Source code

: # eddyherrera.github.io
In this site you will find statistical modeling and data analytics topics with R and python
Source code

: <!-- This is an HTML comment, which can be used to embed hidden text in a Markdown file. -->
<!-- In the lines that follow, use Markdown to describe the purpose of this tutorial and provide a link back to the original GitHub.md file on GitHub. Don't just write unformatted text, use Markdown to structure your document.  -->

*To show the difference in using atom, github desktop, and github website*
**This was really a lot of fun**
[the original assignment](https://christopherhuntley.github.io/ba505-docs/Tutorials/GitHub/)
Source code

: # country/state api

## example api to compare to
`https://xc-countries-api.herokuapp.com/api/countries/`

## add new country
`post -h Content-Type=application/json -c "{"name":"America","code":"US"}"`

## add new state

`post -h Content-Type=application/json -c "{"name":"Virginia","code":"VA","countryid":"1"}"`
++++++++++
▸ **Exercise prompt**
Would you quote, exactly and only, the lines from the one containing "## add new country" to the end of the entries?

▸ **Exercise solution**
## add new country
`post -h Content-Type=application/json -c "{"name":"America","code":"US"}"`

## add new state

`post -h Content-Type=application/json -c "{"name":"Virginia","code":"VA","countryid":"1"}"`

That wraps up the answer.